**PAGE TEXT:**
------------------------------------

There is also a force_derivation option available for use in the recipe, when set to true that will cause the variable to be derived even if it is already available as a dataset.

Computing the derived variable#

Let’s load the data to derive the first dataset:

dataset = datasets[0]
dataset
DerivedDataset(short_name=lwcre, mip=Amon, project=CMIP6, exp=historical, dataset=TaiESM1, institute=AS-RCEC, ensemble=r1i1p1f1, grid=gn)
cubes = dataset.load()

------------------------------------

**DATA SUPPLIED:**
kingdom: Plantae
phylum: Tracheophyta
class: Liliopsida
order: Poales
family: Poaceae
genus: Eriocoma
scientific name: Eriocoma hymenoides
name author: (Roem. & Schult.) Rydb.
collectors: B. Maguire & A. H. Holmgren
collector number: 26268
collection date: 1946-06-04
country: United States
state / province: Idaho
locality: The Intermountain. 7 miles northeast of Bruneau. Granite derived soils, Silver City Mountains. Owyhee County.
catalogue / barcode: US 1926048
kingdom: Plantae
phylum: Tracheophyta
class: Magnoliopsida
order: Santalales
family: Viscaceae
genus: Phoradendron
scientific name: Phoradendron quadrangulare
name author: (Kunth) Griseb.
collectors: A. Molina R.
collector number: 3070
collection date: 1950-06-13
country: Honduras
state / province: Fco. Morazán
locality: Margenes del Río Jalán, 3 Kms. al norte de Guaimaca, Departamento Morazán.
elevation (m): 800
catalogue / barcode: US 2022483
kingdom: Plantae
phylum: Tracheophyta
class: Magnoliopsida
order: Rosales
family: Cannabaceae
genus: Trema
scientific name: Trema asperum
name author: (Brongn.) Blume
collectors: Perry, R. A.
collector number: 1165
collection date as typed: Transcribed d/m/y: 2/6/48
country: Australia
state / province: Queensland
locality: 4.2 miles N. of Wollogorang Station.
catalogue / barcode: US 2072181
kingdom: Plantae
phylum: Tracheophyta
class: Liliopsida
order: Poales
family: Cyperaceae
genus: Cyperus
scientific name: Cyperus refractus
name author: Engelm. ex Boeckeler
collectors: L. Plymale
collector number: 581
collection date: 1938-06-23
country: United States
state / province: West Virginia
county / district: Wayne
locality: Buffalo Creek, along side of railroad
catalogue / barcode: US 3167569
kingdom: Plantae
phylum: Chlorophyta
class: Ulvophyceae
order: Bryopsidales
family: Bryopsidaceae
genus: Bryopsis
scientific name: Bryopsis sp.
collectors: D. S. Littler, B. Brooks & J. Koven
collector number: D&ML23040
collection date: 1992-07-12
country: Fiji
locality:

------------------------------------

Answer these questions about the text on derived variables:
1. Which recipe option, when set to true, makes the variable be derived even if it is already available as a dataset?
2. What short name does the first dataset have?
3. Which institute is listed for that dataset?
The lines have no part in this exercise.

1. force_derivation
2. lwcre
3. AS-RCEC